**Activity**
When a line of the listing below has the string "female" in it, copy that line.

**Data block**

____________

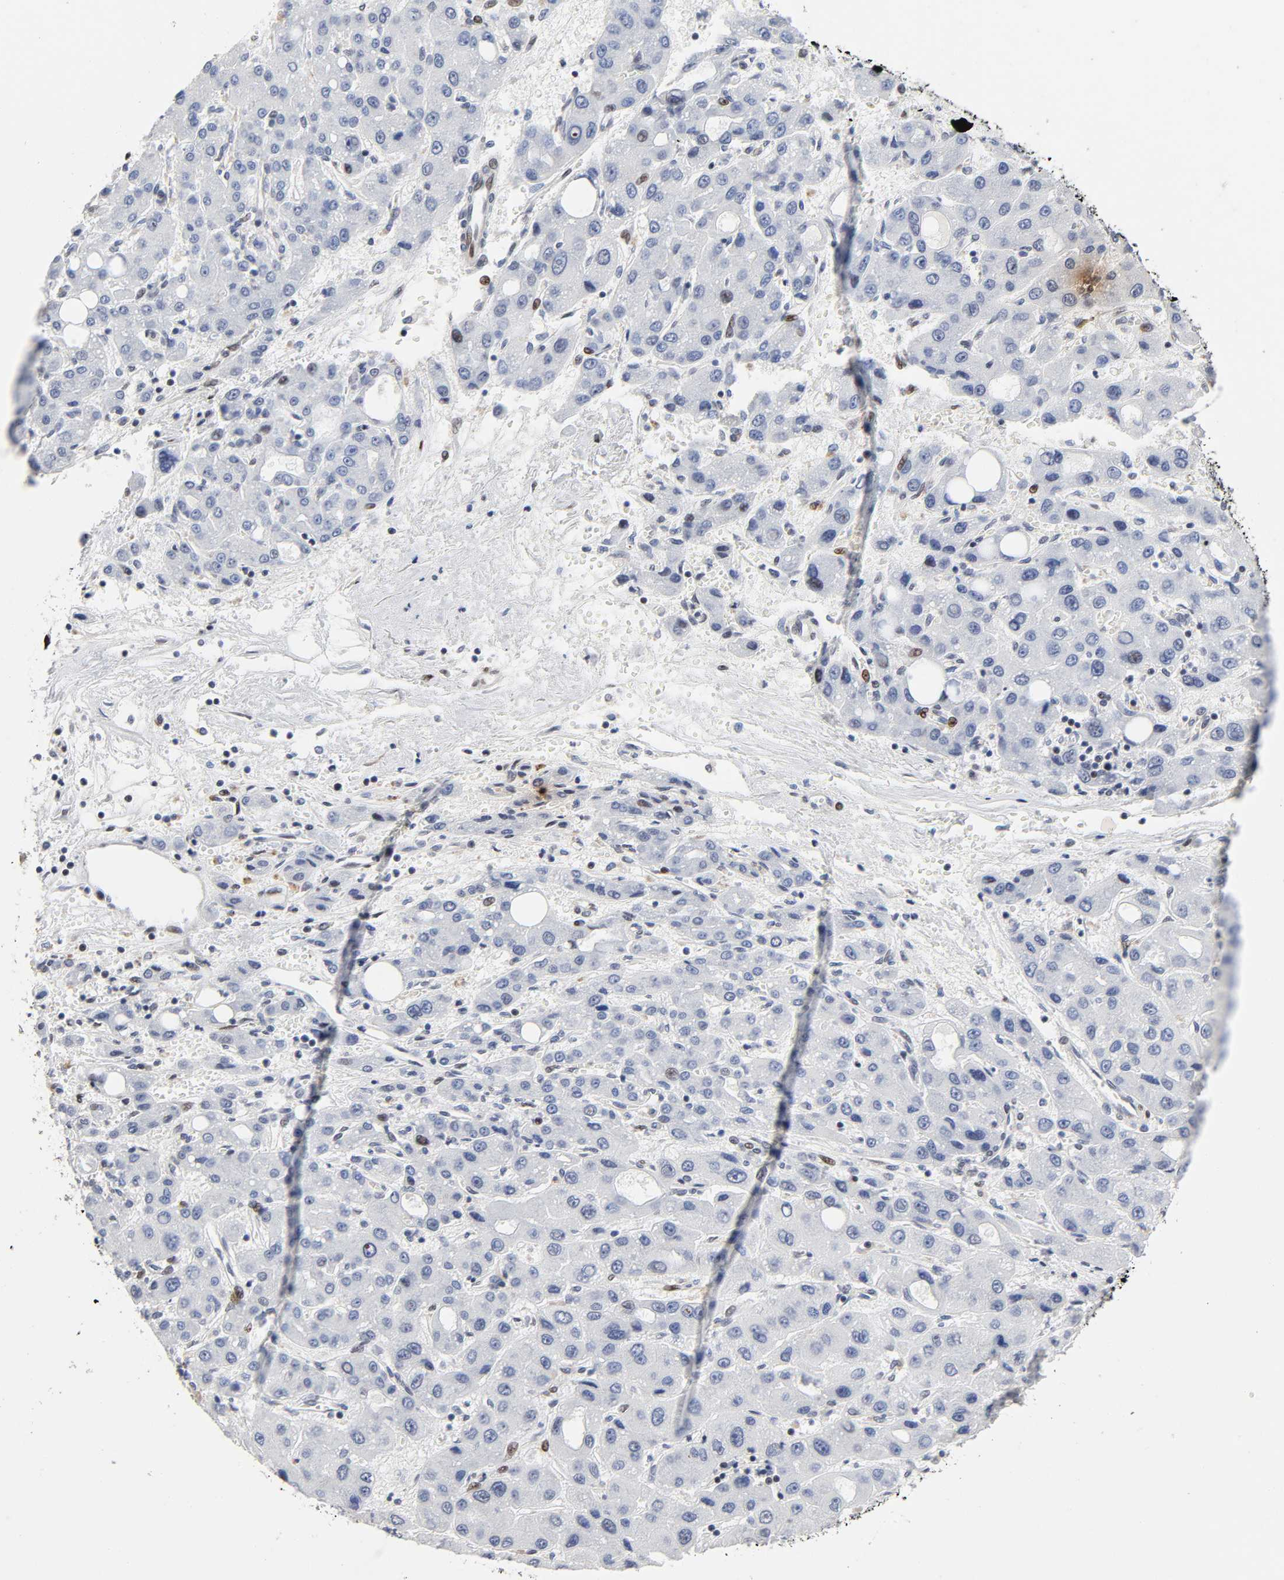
{"staining": {"intensity": "negative", "quantity": "none", "location": "none"}, "tissue": "liver cancer", "cell_type": "Tumor cells", "image_type": "cancer", "snomed": [{"axis": "morphology", "description": "Carcinoma, Hepatocellular, NOS"}, {"axis": "topography", "description": "Liver"}], "caption": "This is an IHC photomicrograph of liver cancer (hepatocellular carcinoma). There is no staining in tumor cells.", "gene": "STK38", "patient": {"sex": "male", "age": 55}}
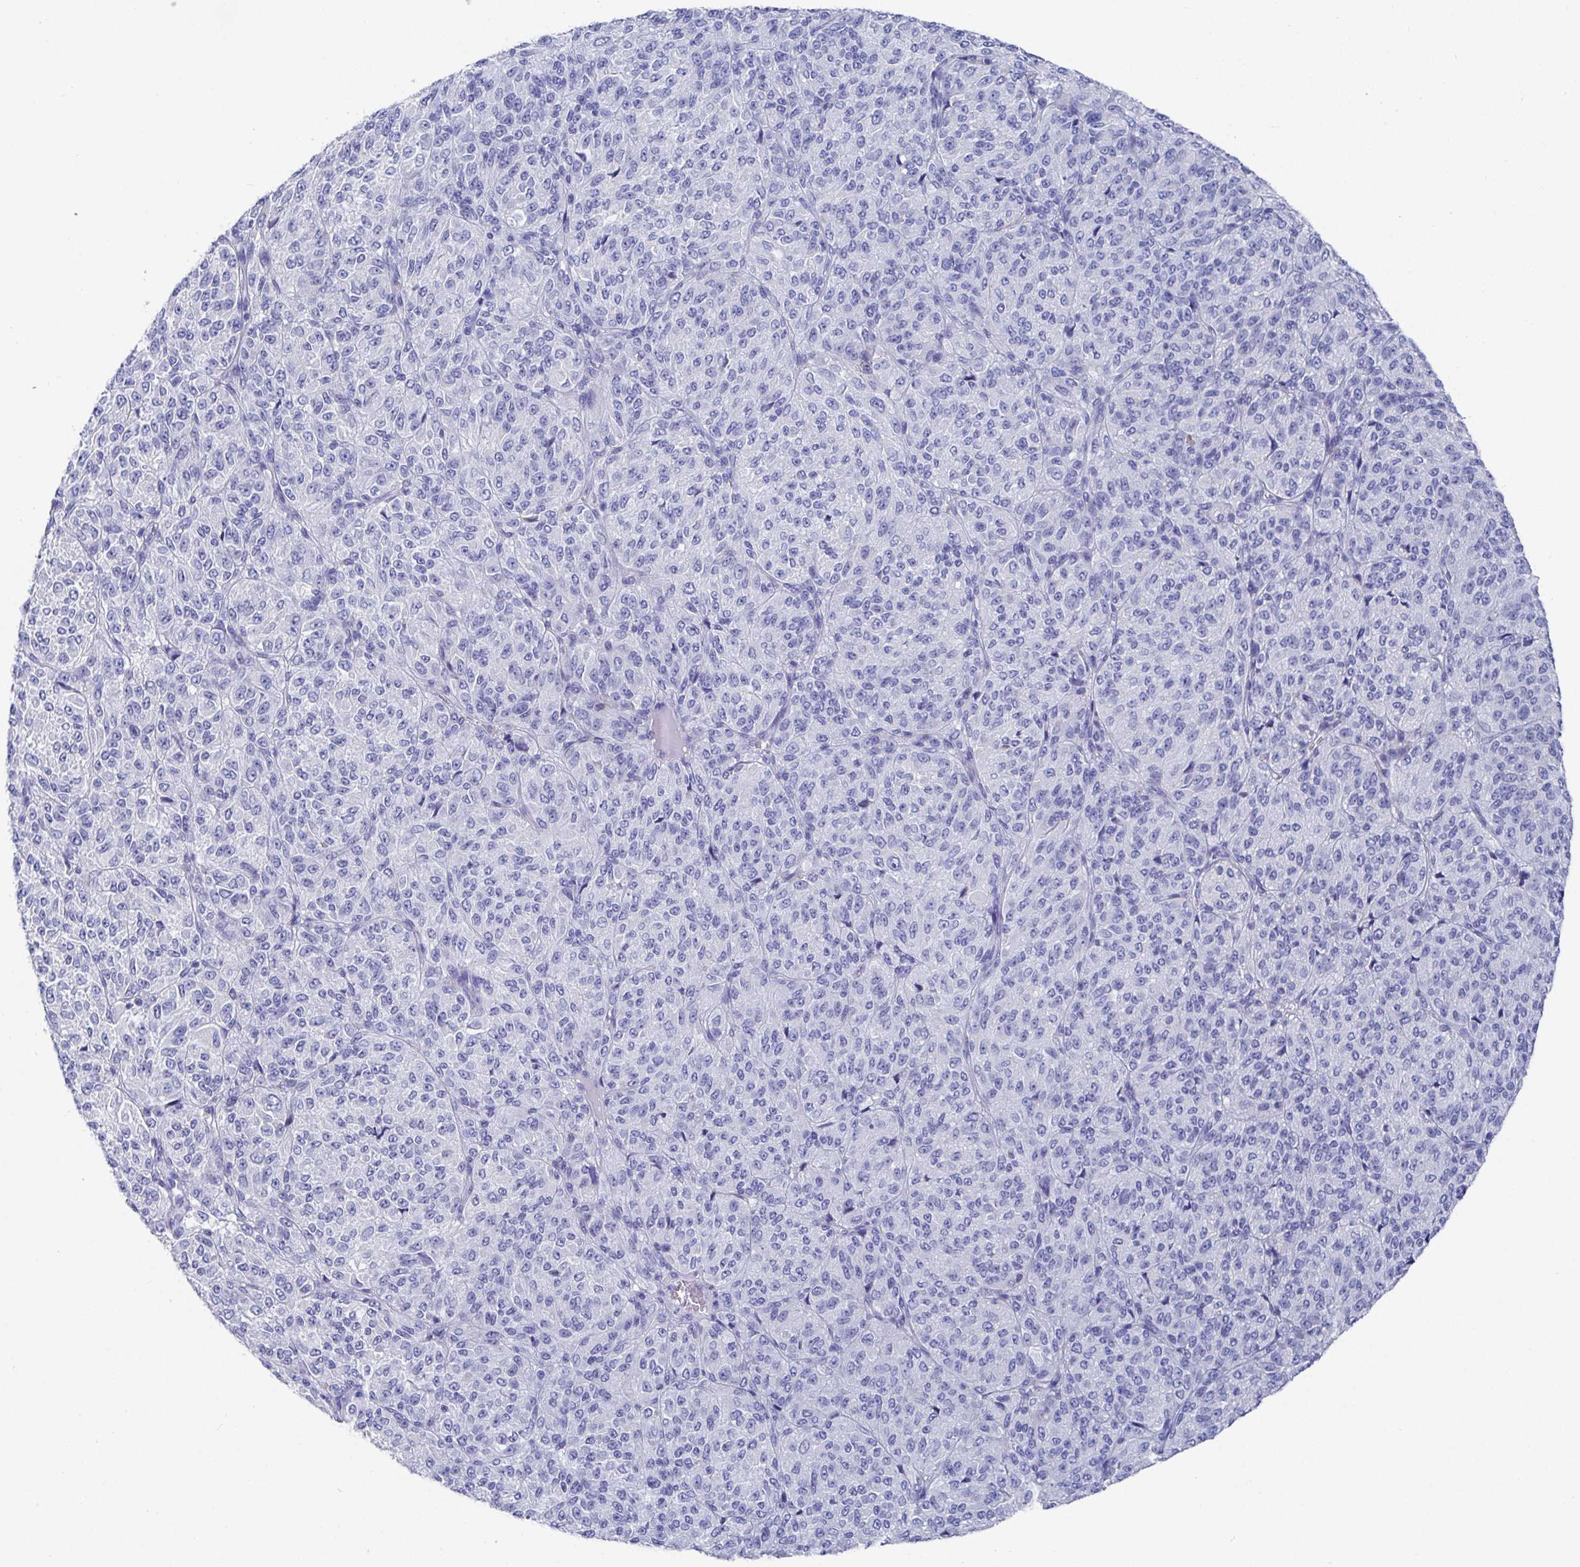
{"staining": {"intensity": "negative", "quantity": "none", "location": "none"}, "tissue": "melanoma", "cell_type": "Tumor cells", "image_type": "cancer", "snomed": [{"axis": "morphology", "description": "Malignant melanoma, Metastatic site"}, {"axis": "topography", "description": "Brain"}], "caption": "The histopathology image reveals no staining of tumor cells in malignant melanoma (metastatic site).", "gene": "CLDN8", "patient": {"sex": "female", "age": 56}}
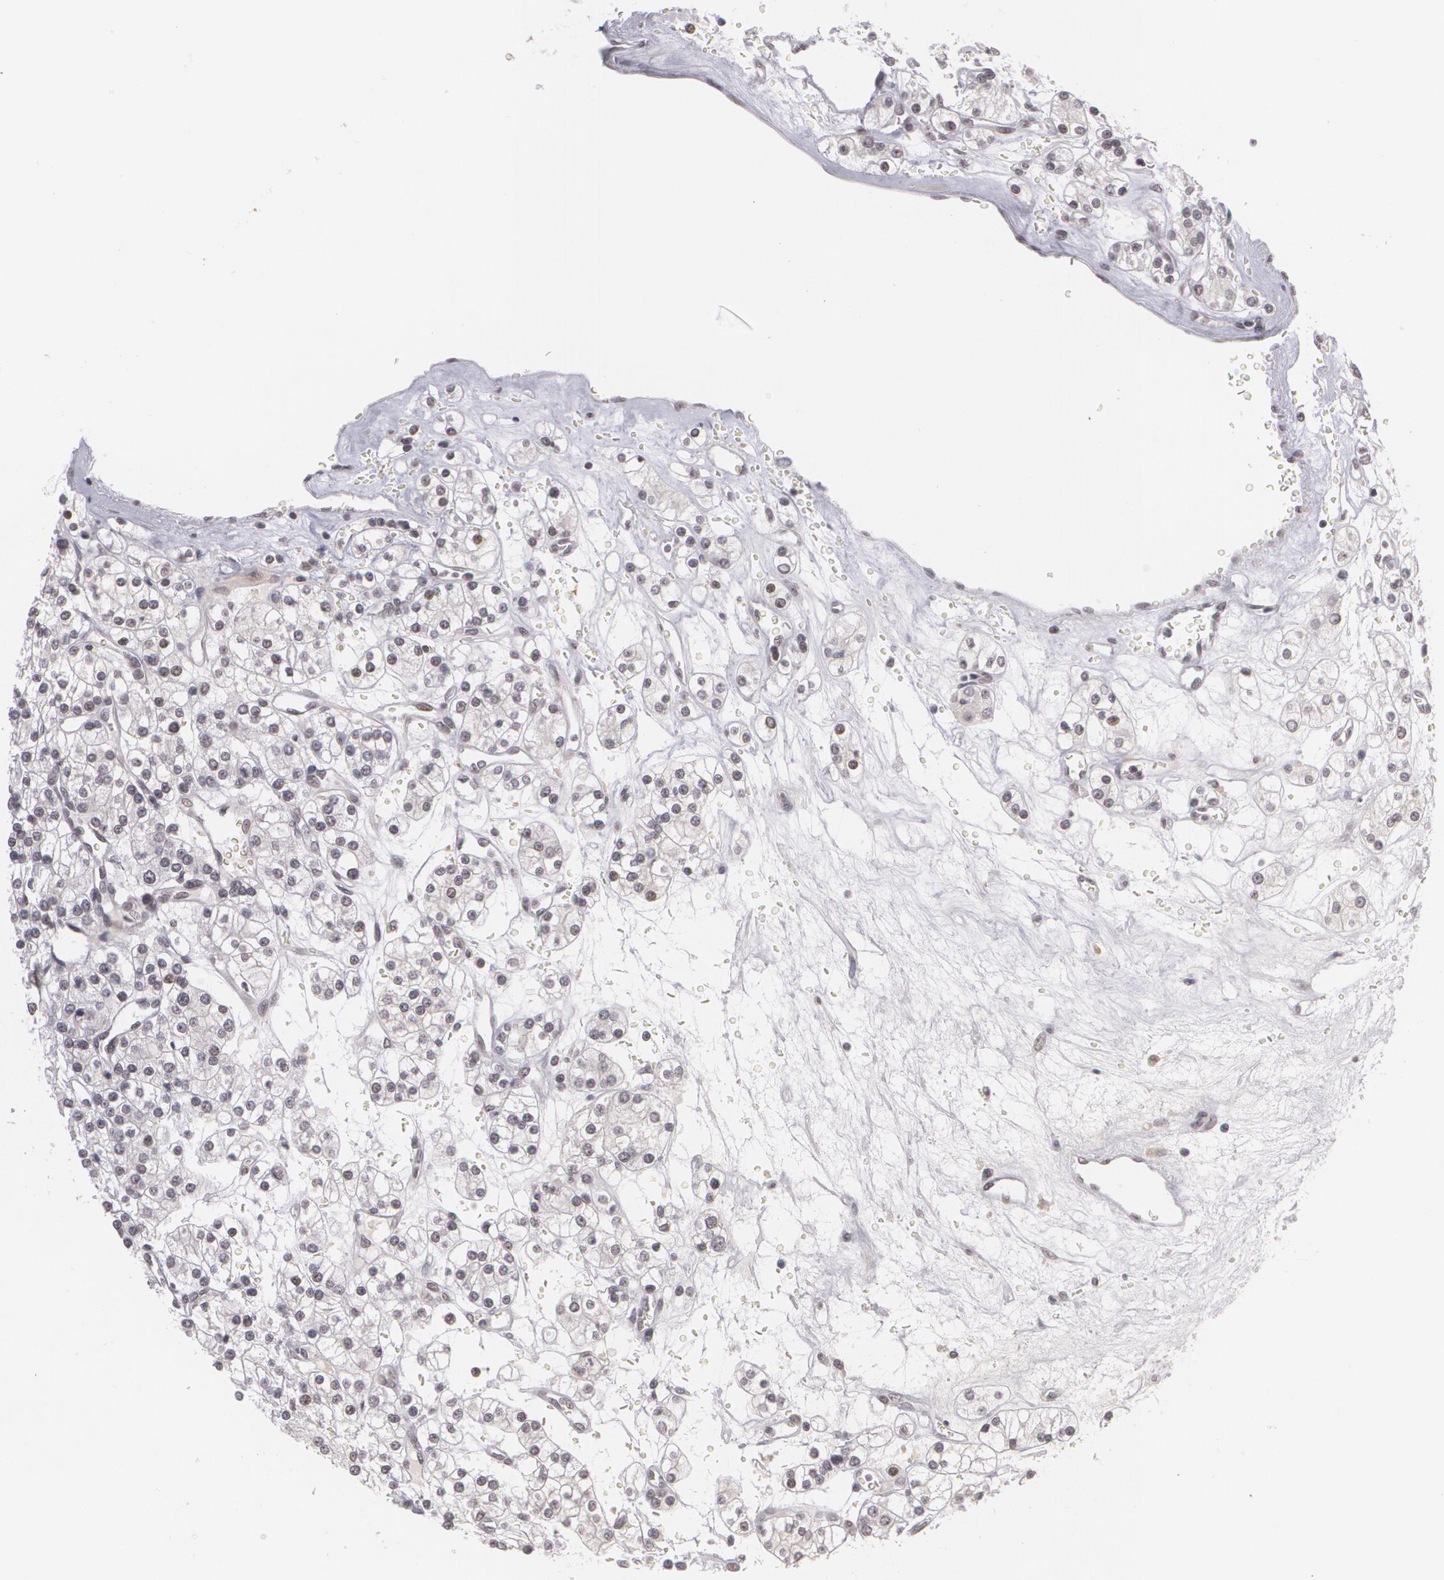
{"staining": {"intensity": "negative", "quantity": "none", "location": "none"}, "tissue": "renal cancer", "cell_type": "Tumor cells", "image_type": "cancer", "snomed": [{"axis": "morphology", "description": "Adenocarcinoma, NOS"}, {"axis": "topography", "description": "Kidney"}], "caption": "Renal cancer (adenocarcinoma) stained for a protein using IHC exhibits no expression tumor cells.", "gene": "RRP7A", "patient": {"sex": "female", "age": 62}}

____________

**Reply to the exercise**
{"staining": {"intensity": "negative", "quantity": "none", "location": "none"}, "tissue": "melanoma", "cell_type": "Tumor cells", "image_type": "cancer", "snomed": [{"axis": "morphology", "description": "Malignant melanoma, Metastatic site"}, {"axis": "topography", "description": "Brain"}], "caption": "The histopathology image reveals no staining of tumor cells in malignant melanoma (metastatic site).", "gene": "CLDN8", "patient": {"sex": "female", "age": 56}}
{"staining": {"intensity": "negative", "quantity": "none", "location": "none"}, "tissue": "renal cancer", "cell_type": "Tumor cells", "image_type": "cancer", "snomed": [{"axis": "morphology", "description": "Adenocarcinoma, NOS"}, {"axis": "topography", "description": "Kidney"}], "caption": "Renal cancer (adenocarcinoma) stained for a protein using IHC exhibits no expression tumor cells.", "gene": "RRP7A", "patient": {"sex": "female", "age": 62}}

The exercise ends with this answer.